É nesse cenário de grandes mudanças inevitáveis e a certeza de que pouco podemos prever os impactos de tudo isso nos negócios, que viveremos a transição da atual Fase 5.0 de gestão das redes de concessionárias para a nova Fase 6.0, um novo nível de negócios e relação com fabricantes, investimentos e consumidores.
Se você chegou até aqui neste texto e é concessionário de veículos, pode estar se perguntando: o que fazer?

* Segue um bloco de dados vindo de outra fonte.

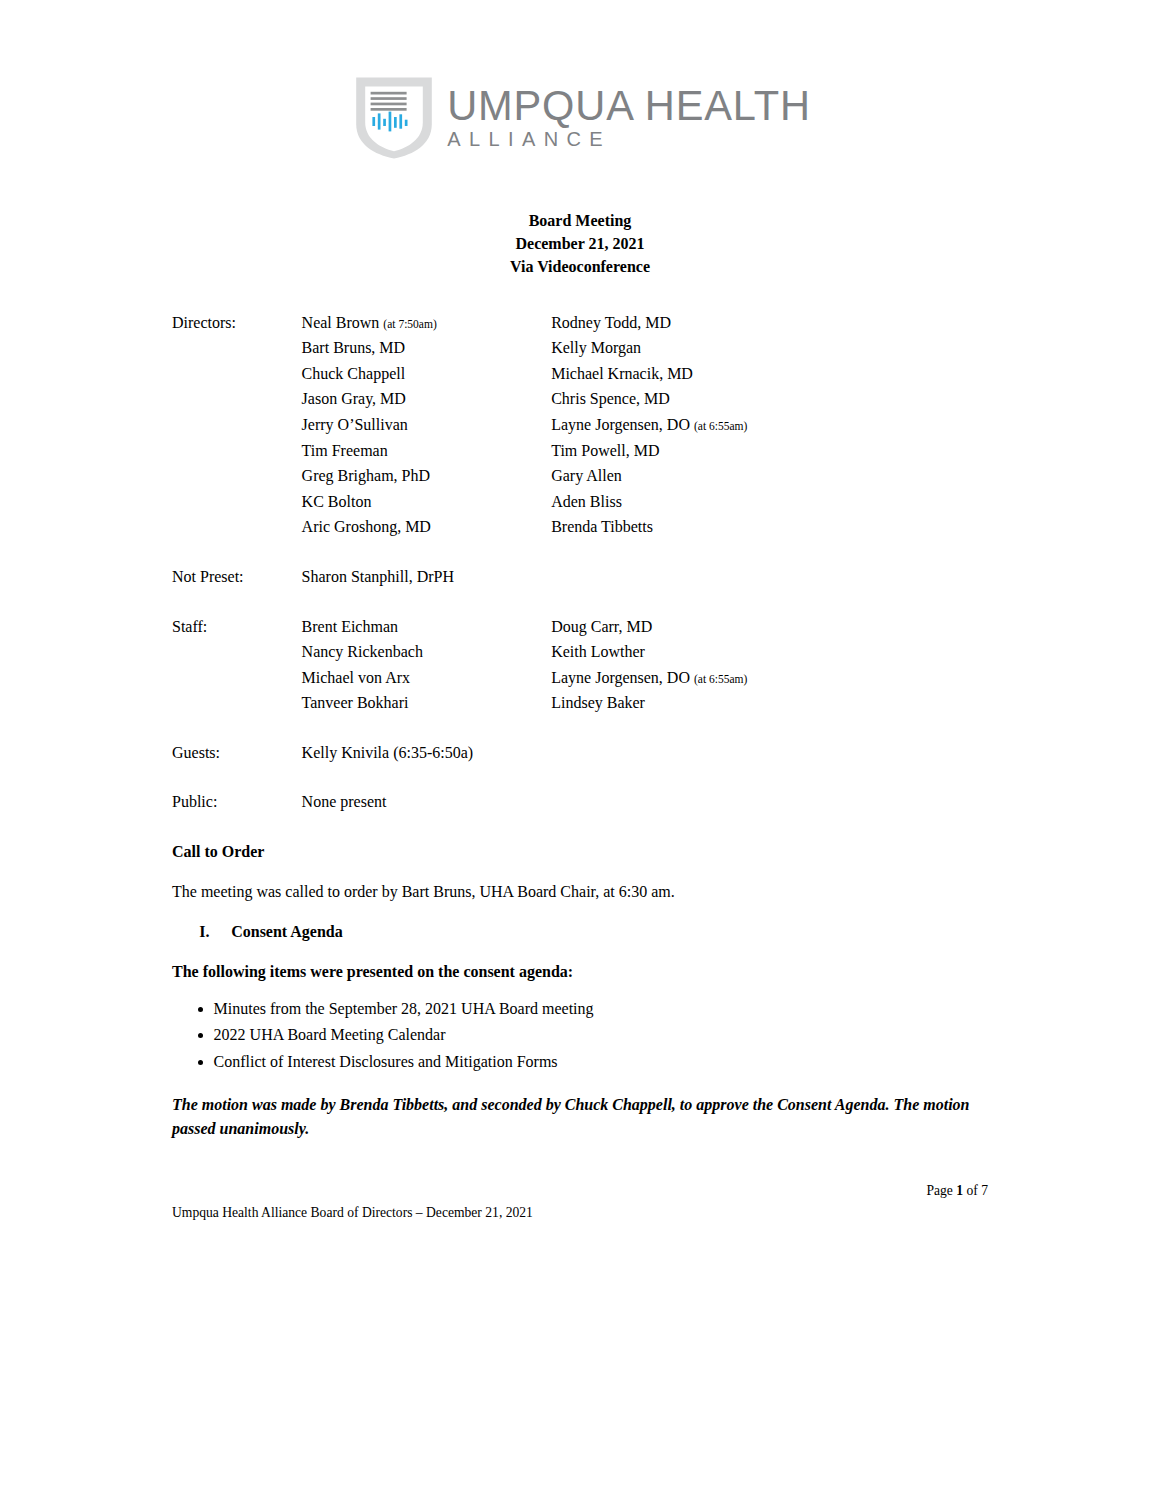UMPQUA HEALTH
ALLIANCE
Board Meeting
December 21, 2021
Via Videoconference
| Directors: | Neal Brown (at 7:50am) | Rodney Todd, MD |
| | Bart Bruns, MD | Kelly Morgan |
| | Chuck Chappell | Michael Krnacik, MD |
| | Jason Gray, MD | Chris Spence, MD |
| | Jerry O’Sullivan | Layne Jorgensen, DO (at 6:55am) |
| | Tim Freeman | Tim Powell, MD |
| | Greg Brigham, PhD | Gary Allen |
| | KC Bolton | Aden Bliss |
| | Aric Groshong, MD | Brenda Tibbetts |
| Not Preset: | Sharon Stanphill, DrPH |
| Staff: | Brent Eichman | Doug Carr, MD |
| | Nancy Rickenbach | Keith Lowther |
| | Michael von Arx | Layne Jorgensen, DO (at 6:55am) |
| | Tanveer Bokhari | Lindsey Baker |
| Guests: | Kelly Knivila (6:35-6:50a) |
| Public: | None present |
Call to Order
The meeting was called to order by Bart Bruns, UHA Board Chair, at 6:30 am.
Consent Agenda
The following items were presented on the consent agenda:
Minutes from the September 28, 2021 UHA Board meeting
2022 UHA Board Meeting Calendar
Conflict of Interest Disclosures and Mitigation Forms
The motion was made by Brenda Tibbetts, and seconded by Chuck Chappell, to approve the Consent Agenda. The motion passed unanimously.
Page 1 of 7
Umpqua Health Alliance Board of Directors – December 21, 2021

Os grupos concessionários com estrutura e governança corporativa estão a planejar o futuro dos negócios e para isso, buscam responder a várias perguntas, como estas a seguir:
- Quanto investir nos novos modelos de negócios?
- Como ganhar dinheiro com isso e obter retorno do investimento?

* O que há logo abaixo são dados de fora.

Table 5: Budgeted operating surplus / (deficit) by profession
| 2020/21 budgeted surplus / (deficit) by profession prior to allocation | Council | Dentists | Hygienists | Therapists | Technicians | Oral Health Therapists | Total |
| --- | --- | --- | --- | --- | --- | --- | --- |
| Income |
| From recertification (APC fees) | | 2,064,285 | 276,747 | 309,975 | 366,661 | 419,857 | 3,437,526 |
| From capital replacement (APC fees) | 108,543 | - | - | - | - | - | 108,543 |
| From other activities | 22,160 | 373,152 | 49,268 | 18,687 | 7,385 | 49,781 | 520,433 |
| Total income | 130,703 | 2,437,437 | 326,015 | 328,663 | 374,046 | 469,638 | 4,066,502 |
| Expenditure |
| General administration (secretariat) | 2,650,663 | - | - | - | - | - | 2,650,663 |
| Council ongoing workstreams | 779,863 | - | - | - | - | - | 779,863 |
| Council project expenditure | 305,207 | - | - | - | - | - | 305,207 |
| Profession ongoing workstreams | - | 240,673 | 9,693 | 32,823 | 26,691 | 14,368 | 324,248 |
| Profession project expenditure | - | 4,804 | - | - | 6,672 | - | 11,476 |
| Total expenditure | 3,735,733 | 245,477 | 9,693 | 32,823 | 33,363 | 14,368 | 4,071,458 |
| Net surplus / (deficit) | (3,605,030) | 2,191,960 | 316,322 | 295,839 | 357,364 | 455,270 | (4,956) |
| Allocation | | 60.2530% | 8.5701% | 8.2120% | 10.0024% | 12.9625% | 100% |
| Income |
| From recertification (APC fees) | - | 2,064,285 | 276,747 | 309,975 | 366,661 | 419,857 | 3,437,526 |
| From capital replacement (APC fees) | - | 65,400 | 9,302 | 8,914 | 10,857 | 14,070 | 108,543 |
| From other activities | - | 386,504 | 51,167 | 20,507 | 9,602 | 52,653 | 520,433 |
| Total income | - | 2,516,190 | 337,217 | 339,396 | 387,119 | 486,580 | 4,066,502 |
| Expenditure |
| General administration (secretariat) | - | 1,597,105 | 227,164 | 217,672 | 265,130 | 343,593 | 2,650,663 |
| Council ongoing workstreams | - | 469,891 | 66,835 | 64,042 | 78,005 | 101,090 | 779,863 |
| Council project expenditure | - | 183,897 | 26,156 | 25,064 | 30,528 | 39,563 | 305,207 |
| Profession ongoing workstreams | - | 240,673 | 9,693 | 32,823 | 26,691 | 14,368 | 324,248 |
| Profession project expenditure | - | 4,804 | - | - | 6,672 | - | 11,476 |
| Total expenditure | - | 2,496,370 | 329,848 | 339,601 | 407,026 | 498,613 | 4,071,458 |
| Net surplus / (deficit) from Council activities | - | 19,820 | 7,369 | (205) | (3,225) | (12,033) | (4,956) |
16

- Quem serão meus novos concorrentes?
- Quem serão meus novos fornecedores?
- Como o consumidor irá se comportar de agora em diante?
- Qual o grau de confiabilidade das novas tecnologias?
- Haverá mercado para os novos produtos, cada vez mais caros e destinados a parcelas menores dos consumidores tradicionais?
- A infraestrutura e a Economia permitirão projeções expansionistas em médio e longo prazos para o segmento da mobilidade no Brasil?
- Por quanto tempo meu atual modelo de negócios irá, ainda, sobreviver?
- Vale a pena continuar no negócio de distribuição de veículos ou seria momento de repensar as atividades da empresa e áreas de atuação?
- Se eu decidir sair do negócio agora, quanto vale a minha concessionária?
Apesar de tudo isso as pessoas continuarão necessitando de mobilidade inteligente, geração e armazenamento de energia, sustentabilidade econômica e ambiental, alimentação, saúde, segurança, educação, assistência técnica, autoestima, realizações pessoais, convívio em sociedade e principalmente, um bom sinal de internet. É nesse ambiente que as concessionárias de veículos continuarão a existir no Brasil pelos próximos vinte e cinco anos; depois disso, não há como garantir. Na Fase 6.0, provavelmente as redes de concessionárias não existirão mais, sendo substituídas por grandes parcerias multilaterais e a atuação direta dos prestadores de serviços junto ao cliente final, sem eventuais intermediários. Tudo irá mudar, os serviços, os produtos, as competências, as demandas.
Orlando Merluzzi (*)
(*) Sócio na MA8 Consulting Group, estrategista de negócios e especialista em gestão e governança, é consultor, conselheiro de administração, palestrante e atua no setor automotivo há 37 anos, dos quais, 30 anos dedicados ao relacionamento entre concessionárias, montadoras e associações de marca.